Stan Shih, Acer Inc founder and the man who put Taiwan's PC brand on the world map, recently fired himself and many of Acer's old guard to let a new management generation take over, while the old headquarters cohort reformed as iD SoftCapital to dispose of Acer's peripheral assets and let the company begin anew as a brand business outsourcing most manufacturing to China. iD SoftCapital's longer term business is venture capital and intelligence sharing on change management and globalization with companies in Greater China, a topic he expanded on in a recent conversation with CHINA ECONOMIC REVIEW. Excerpts:
Q: What is your new venture all about?
A: iD SoftCapital is a totally new business, totally split off from Acer. It shares ideas with companies in Greater China, and tries to develop them effectively for the new knowledge-based economy. Over the next three to five years, Acer has to be very focused on gaining market position. So iD SoftCapital absorbed many Acer businesses considered non-core.
Q: What are those?
A: Many are operated by iD SoftCapital right now … We will divest these over the next three to five years, and the funds will either be returned to Acer for engineering the core business or distributed to shareholders.
Q: Why this structure to handle these divestments?
A: Focus – to allow the current Acer team to focus on their core business; and to reduce the overhead at Acer headquarters. So [Acer] headquarters was spun off to become iD SoftCapital, and we have to find their own new business to survive. Acer will no longer support them in the long run. It's a new arrangement – nobody has done this anywhere in the world.
Q: I'm trying to think of a company without a headquarters – can you elaborate?
A: I'm the headquarters, right?
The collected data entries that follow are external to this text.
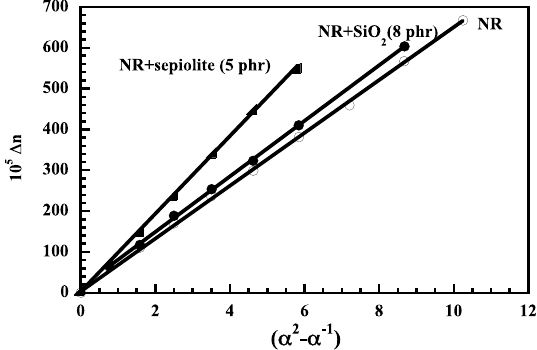
Figure 7. NR/sepiolite (5phr) composite: ( a ) TEM micrograph (Reproduced with permission from [27]. Copyright Elsevier, 2005); ( b ) stress-strain curve in addition to that of the unfilled rubber and with NR filled with 8 phr of in situ precipitated silica.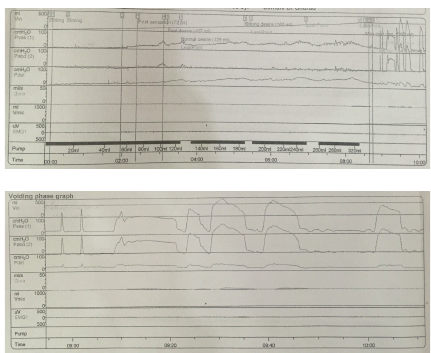
Figure 2: Pressure-flow study report: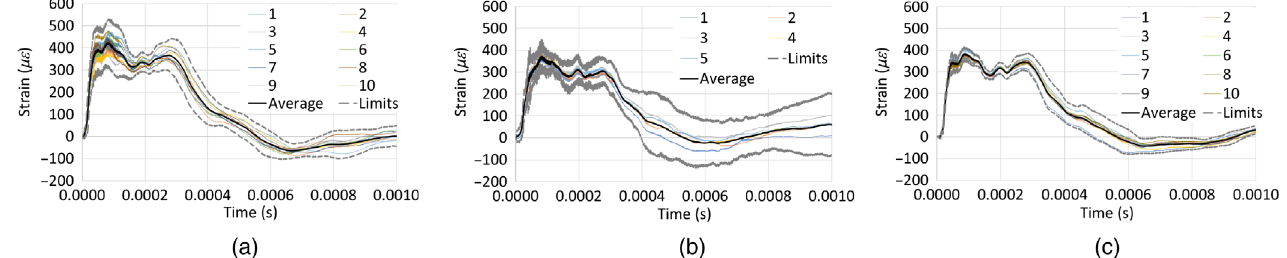
T28.FIG. 8. Tolerance interval calculations of sensor T strain measurement data from T26 (a), T27 (b), and T28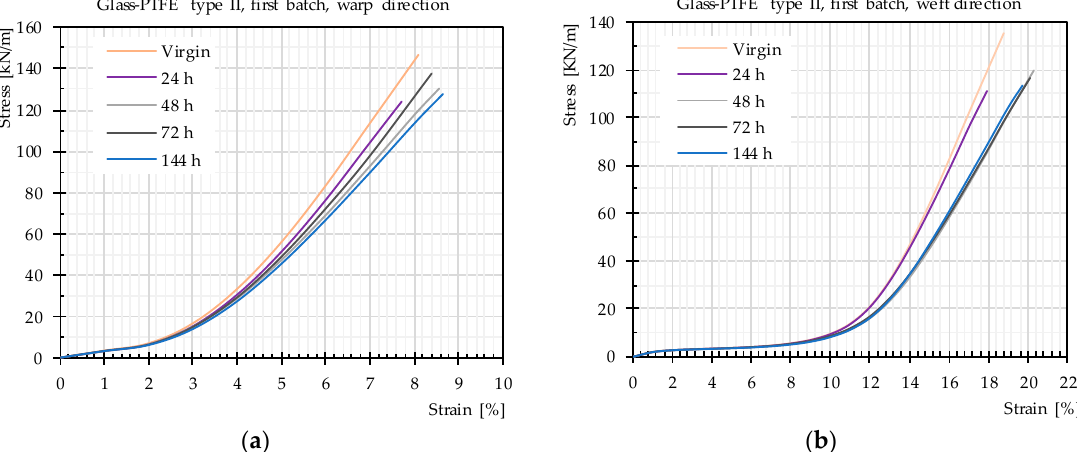
Figure 9. Stress–strain curves of glass-PTFE samples according to Table 3 for in-plane and out-of-plane watering: ( a ) warp direction and ( b ) weft direction.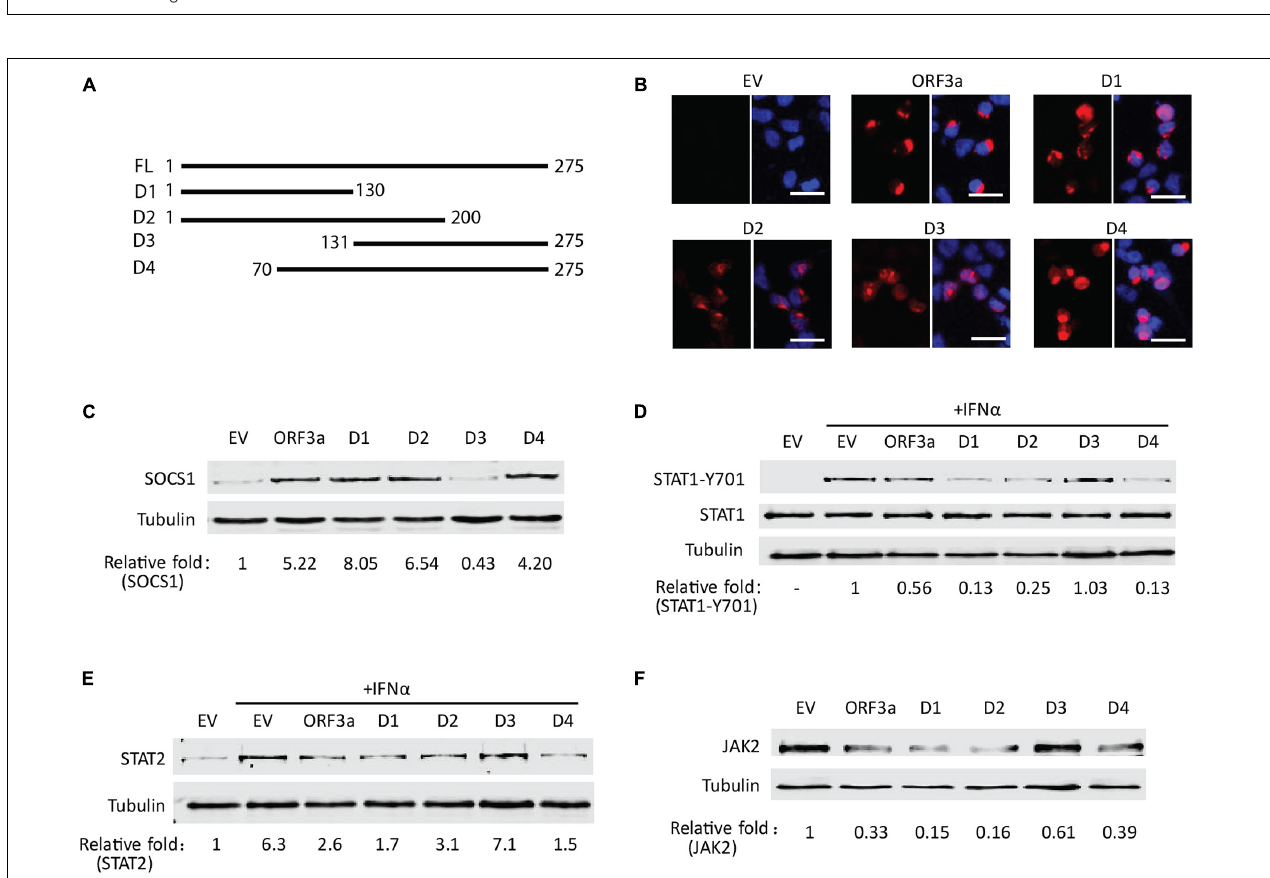
FIGURE 7 | The middle domain of ORF3a appears to be associated with the JAK2 reduction and IFN signaling inhibition. (A) Schematic illustration of full-length (FL) and truncated constructs (D1–D4) of ORF3a. The names of the fragments are indicated on the left. The numbers above the lines indicate starting and ending amino acid positions of ORF3a for the constructs. (B) Immunofluorescence assay showing expression of ORF3a deletion constructs in HEK293T cells. In each panel, the left image shows the expression of EV, ORF3a, or the deletion construct, and the right image shows the overlay with DAPI staining. (C) The levels of SOCS1 in HEK293T cells with expression of ORF3a deletion constructs. The cells were transfected with full-length ORF3a and truncation constructs. At 48 h after transfection, cells were harvested for immunoblotting with antibodies against SOCS1 and tubulin. (D,E) The effect of ORF3a deletion constructs on IFN signaling activation. At 36 h after transfection, the cells were treated with IFN α for another 0.5 or 20 h, then harvested for immunoblotting to detect STAT1-Y701 (D) or STAT2 (E) levels, respectively. (F) The levels of JAK2 in HEK293T cells with expression of ORF3a deletion constructs. Cells were treated similarly to C.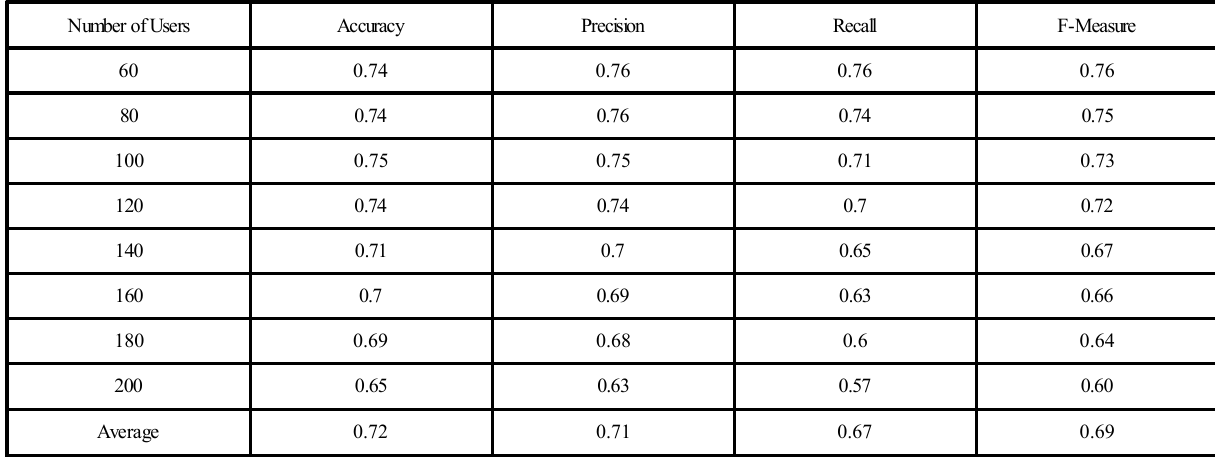
TABLE 1. PROPOSED HYBRID RECOMMENDATION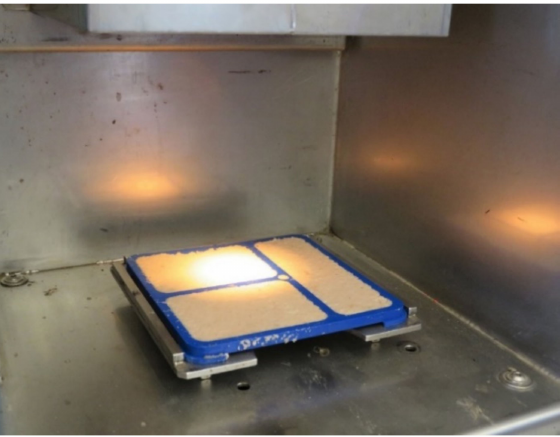
Figure 3. Homogeneous and representative pulp samples from a given field plot being measured with NIR under reflectance. NIR equipment was installed in the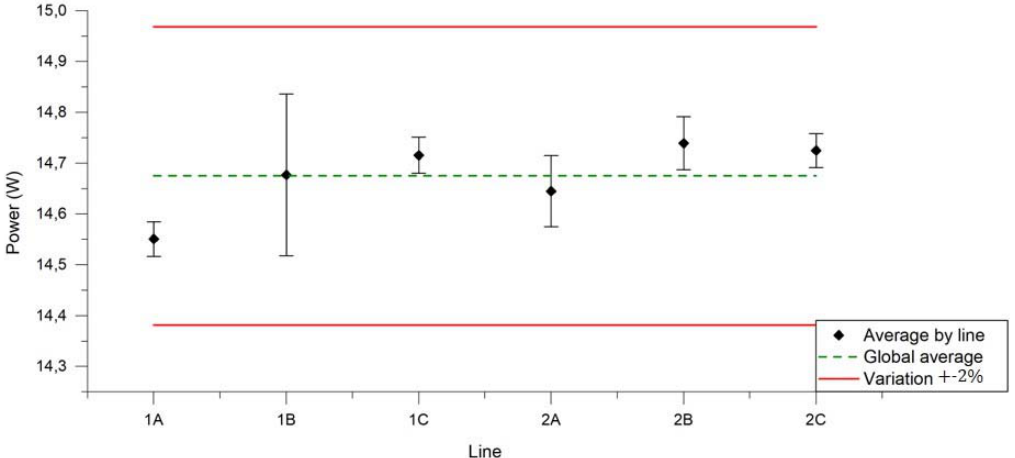
Figure 5. Average power applied from each U-SAV line over 100 puffs during 24 manipulations (dark dots). Red lines represent ±2%. Green line represents the average from all U-SAV lines.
The CFOs and many of the original US, European and Asia-Pacific regional heads are all a little bit like headquarters. Well, they all become members of iD SoftCapital. You have to understand – the PC business is so competitive now that [Acer] cannot carry this heavy overhead. So after I retired and many other people took early retirement, Acer became very competitive.
Q: It's kind of like firing yourself, isn't it?
A: Well, that's the point. I don't like to talk in this way, but in order to save Acer, I not only fired myself, I fired headquarters. Headquarters was going to be a problem for the future – because a headquarters was developed for BenQ, a headquarters was developed for TI Acer and we developed many, many operations because we diversified so much. So all this was restructured so Acer could become a totally new group.
Q: What about the venture capital side of iD SoftCapital?
A: We have been doing venture for years (as Acer). I started the first venture capital fund in Taiwan in 1984. So in Acer we still had a venture operation operating out of headquarters – so this became part of iD SoftCapital. We are invested now in about 20 companies in mainland China – all in Internet services. Linktone, one of our companies, listed last year on the NASDAQ.
Q: What portion of your investment is in mainland China, and how is that likely to change?
A: In the past, it was about 30%. Now it's about 50:50 and maybe we'll put more in China.
Q: Can you talk about how China has changed over the years in terms of your investments?
A: From a hardware point of view, we already have a market and we have shifted manufacturing from Taiwan to mainland China [via outsourcing] pretty much to reduce costs and that will continue. We have moved very gradually in Mainland China over the past four years. Compared to our competitors, we are very conservative. China is strategically a very important market for us, so we had to go in, testing the waters, developing know-how slowly to win in the long run.
Q: Among other things, iD SoftCapital manages funds from the Executive Yuan Development Fund. Are you investing any of that in the Mainland?
A: Those funds are for investing in Taiwan and the US – those [investee] companies can invest in mainland China. We cannot invest directly in China, depending on the item, and we have to make sure we follow the regulations – for example, in semiconductors – but we are not interested in capital intensive projects.
Q: iD SoftCapital focuses on management issues. What are the big ones?
A: We have a lot of experience we would like to share. The point is Greater China has a lot of opportunities. We talk about how to be effective in change management and globalization, both areas we have a lot of experience in. Right now Chinese companies have to find a way to globalize. Brand names are not easy. Globalization is not easy. Companies have to pay the cost. We try to share some of their costs since we already paid them [becoming a global company]. But we've just started – we will be working with start-ups and big companies working on restructuring.
Q: What do you make of the IBM-Lenovo deal?
A: Number one, this may be the only way for Lenovo to become a global company. Number two, they will face a big challenge in international management, brand management, trust issues. There are many questions about the [deal] from my personal point of view but I'd rather not discuss it: we are competitors, but we are all Chinese and we would like to see them succeed.